Ich wuchs in einem autoritären System auf. Als Jugendlicher stieß ich an viele Grenzen. Daher ermutige ich junge Menschen, einen großen Schritt in die Welt zu wagen: Auslandspraktikum, Erasmus+ oder internationale Freiwilligeneinsätze – es gibt heute so viele Möglichkeiten, Grenzen zu überwinden. Wenn sie zurückkommen wollen, finden sie in Ostdeutschland viele Möglichkeiten für den Aufbau einer Perspektive – über die freien Stellen, gemeinsam im Verein oder im selbst gegründeten Unternehmen. Es gibt Raum zum Experimentieren, Brachen, die auf neue Nutzung warten und Menschen, die neue Wege gehen wollen. Vieles ist hier noch gestaltbar. Wer machen statt zuschauen will, ist hier genau richtig.

  • 1969

    Karl-Marx-Stadt

  • 2021

    Chemnitz

Fühlst du dich Ostdeutsch?

Chemnitz und dem Erzgebirge bin ich seit meiner Kindheit tief verbunden. Meine Familie stammt von hier, meine Kinder sind hier aufgewachsen und ich lebe hier. Ich habe eine starke und auch emotionale Bindung zu Landschaft, Brauchtum und Industriekultur. Heute ist das Erzgebirge Weltkulturerbe und meine Heimatstadt europäische Kulturhauptstadt. Ein Chemnitzer in Europa zu sein, kommt meinem Gefühl viel näher als der Begriff „ostdeutsch“.

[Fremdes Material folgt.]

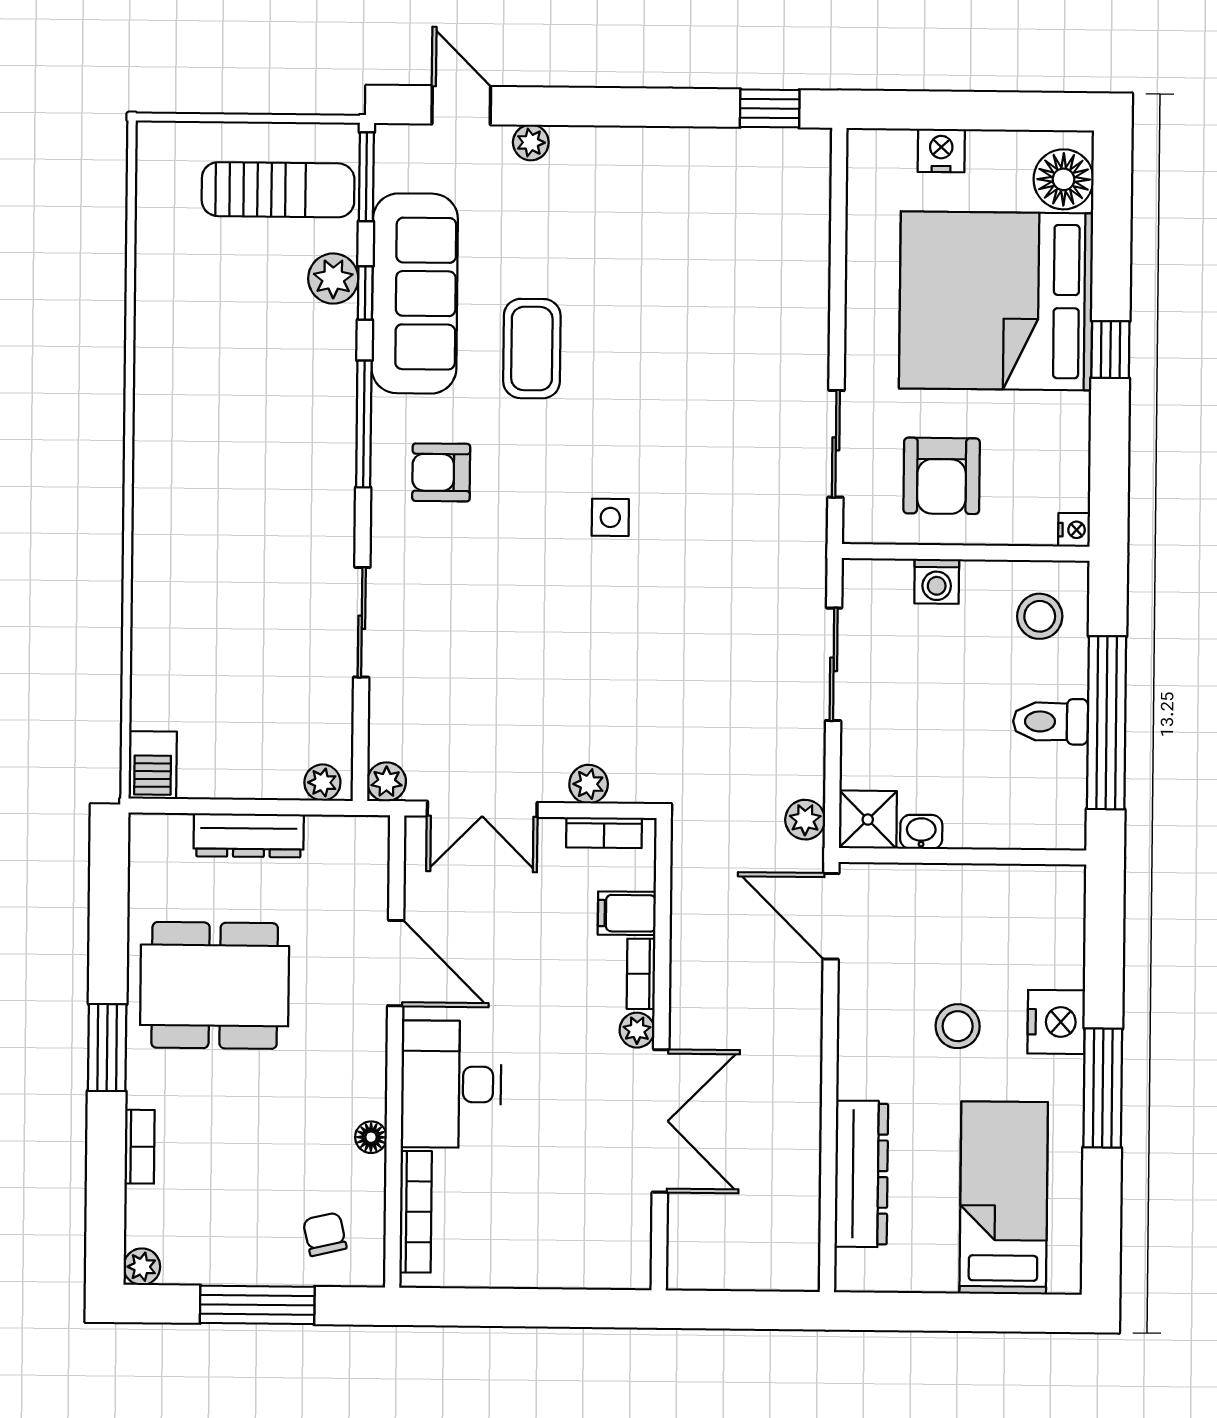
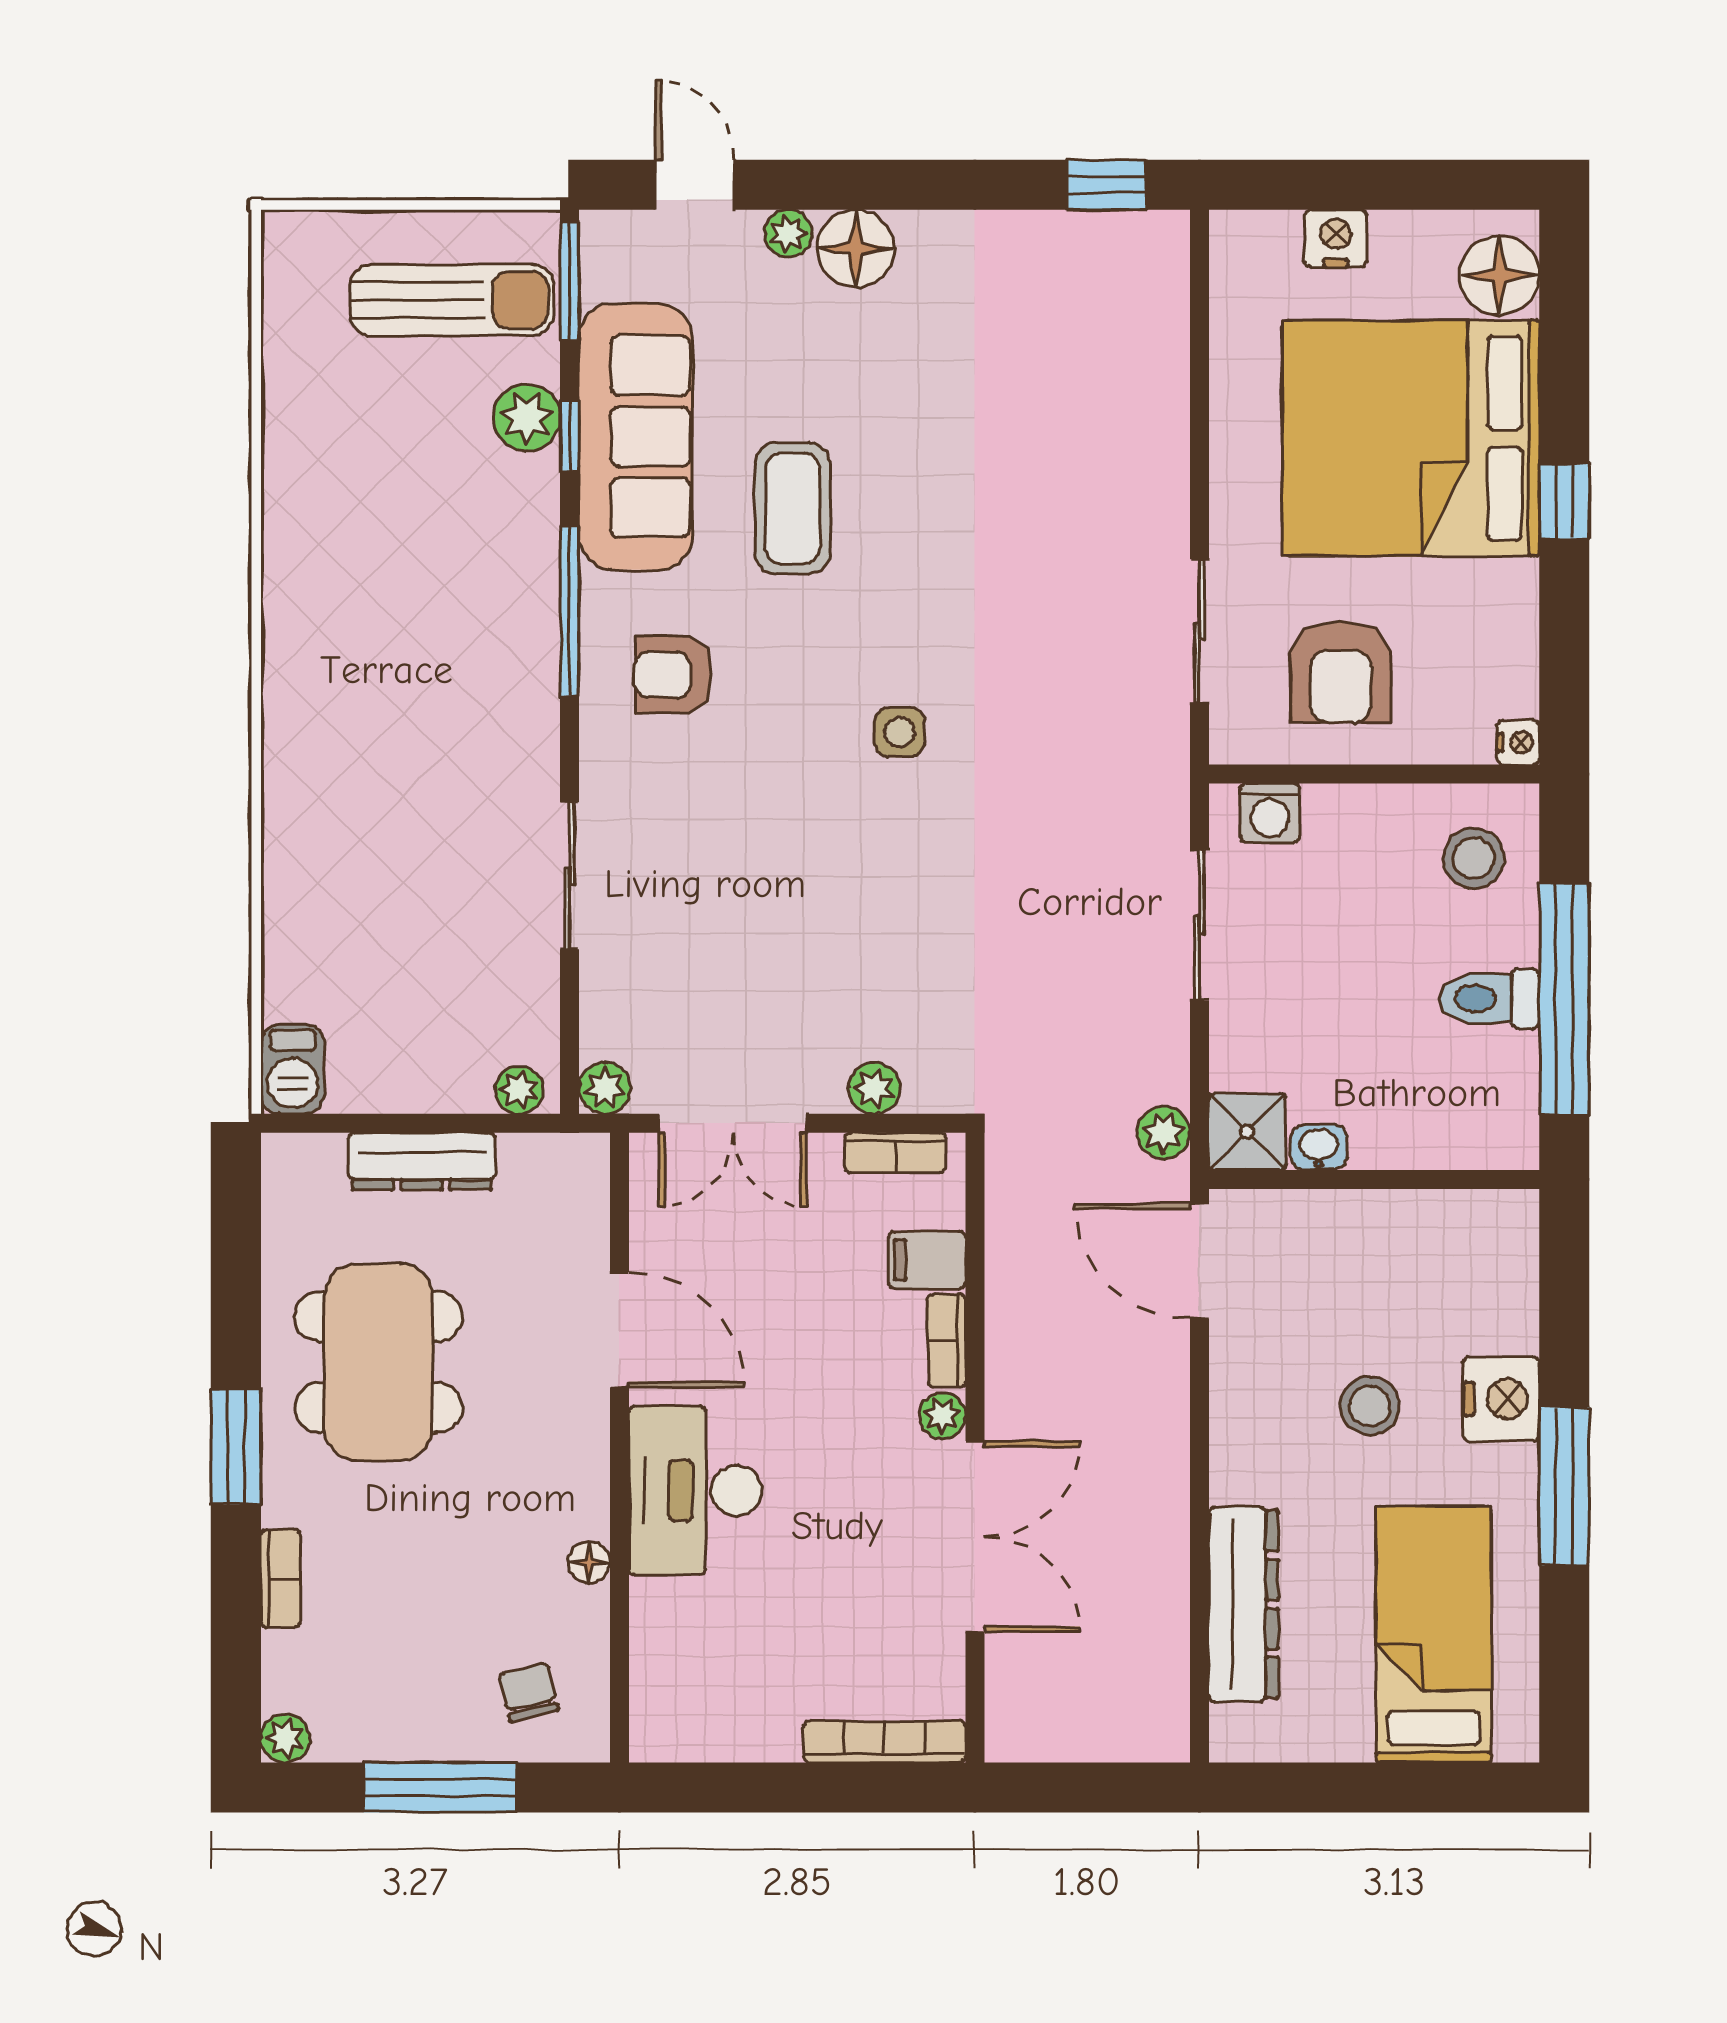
floor lamp: (581, 154) -> (856, 248), added
washing machine: (937, 581) -> (1270, 813), moved
dining table: (215, 985) -> (378, 1362), turned 90
bookcase: (416, 1212) -> (885, 1742), moved, turned -90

Weshalb gibt es noch immer weniger parteipolitisches Engagement in Ostdeutschland und wie möchtest du das ändern?

Bei uns BÜNDNISGRÜNEN gibt es seit geraumer Zeit einen deutlichen Zuwachs an jungen Menschen, die sich parteipolitisch einmischen. Sie sind nicht durch negative Erfahrungen mit politischer Indoktrination oder erzwungenem gesellschaftlichem Engagement geprägt wie vielleicht Großeltern oder Eltern in der DDR. Dazu kommt, dass junge Frauen bei uns reale Chancen auf Führungs- und Spitzenpositionen haben. Familie, Beruf und politisches Ehrenamt müssen aber besser miteinander vereinbar sein. Gerade auf der kommunalpolitischen Ebene geht es mir auch um Schutz der Ehrenamtlichen vor Angriffen und eine neue Kultur der Anerkennung der immensen Arbeit der Entscheidungsgremien.

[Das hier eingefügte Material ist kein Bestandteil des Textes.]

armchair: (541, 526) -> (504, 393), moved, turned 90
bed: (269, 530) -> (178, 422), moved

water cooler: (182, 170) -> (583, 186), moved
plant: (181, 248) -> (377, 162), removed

Was machst du, damit Ostdeutsche bessere Chancen haben?

Dort, wo ich Einflussmöglichkeiten habe, setze ich mich für faire Aufstiegschancen für Menschen mit ost-deutscher Biographie ein. Da geht es beispielsweise um den Anteil Ostdeutscher in den Führungspositionen der Landes- und Kommunalverwaltung in Sachsen. Wichtig ist auch ein selbstbewusstes Eintreten gegenüber den Bundespolitikerinnen und -politikern für mehr Bundesbehörden und Bundeseinrichtungen in Ostdeutschland. In den Strukturwandelregionen entstehen neue Chancen durch Wissenschafts- und Zukunftsinvestitionen. Deshalb unterstütze ich beispielsweise den Aufbau wasserstoffbasierter Energietechnologie im industriellen Maßstab hier in Südwestsachsen.

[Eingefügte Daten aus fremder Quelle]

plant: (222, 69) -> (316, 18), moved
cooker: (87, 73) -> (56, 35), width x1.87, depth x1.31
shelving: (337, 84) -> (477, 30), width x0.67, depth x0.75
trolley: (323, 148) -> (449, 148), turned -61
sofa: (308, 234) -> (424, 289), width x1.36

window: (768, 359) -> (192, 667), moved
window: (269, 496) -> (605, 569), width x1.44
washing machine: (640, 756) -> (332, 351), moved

Was wünscht du dir für Ostdeutschland?

Vor allem drei Dinge. Erstens dass es gelingen möge, den unzähligen individuellen Abwertungserfahrungen, die Ostdeutsche in den letzten drei Jahrzehnten machen mussten, ein neues, zukunftsgewandtes Selbstbewusstsein entgegenzusetzen. Zweitens, dass auch die Probleme, die durch den schnellen Umbruch in den 90ern entstanden, weiter thematisiert und aufgearbeitet werden und die Feindbilder aus der Nachwendezeit nicht bis in die nächste Generation hineinwirken. Drittens, dass das Ringen um demokratische Kultur, um eine gemeinsame Basis für kontroversen, aber konstruktiven und immer respektvollen Streit die Spaltung der Gesellschaft überwinden hilft.